Samdae Gwangyang Bulgogijip is a Korean barbecue restaurant in Gwangyang, South Korea. It specializes in a variant of the barbecue dish bulgogi it invented, which it calls Gwangyang bulgogi. The restaurant is a family business that was founded in 1930; it is currently run by its third generation of owners.

The restaurant was founded as Ilheung Sikdang by Lee So-eun. The restaurant did not develop Gwangyang bulgogi until its second generation of owners. Its second generation changed the restaurant's name to Gwangyang Bulgogi Sikdang. In the 1970s, the restaurant became popular among Japanese tourists.
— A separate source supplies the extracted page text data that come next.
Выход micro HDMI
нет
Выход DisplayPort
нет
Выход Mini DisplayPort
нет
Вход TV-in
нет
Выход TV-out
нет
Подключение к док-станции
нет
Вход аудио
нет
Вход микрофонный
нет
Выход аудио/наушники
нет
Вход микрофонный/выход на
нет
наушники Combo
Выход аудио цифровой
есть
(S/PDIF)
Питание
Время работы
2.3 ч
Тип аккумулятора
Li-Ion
The third generation owner changed the restaurant's name to its current form. After the restaurant developed the dish, other local restaurants began adopting it; eventually it became a dish strongly associated with Gwangyang.

Unlike the Seoul style of bulgogi, which has soup, Gwangyang bulgogi is grilled on a copper pan over charcoals.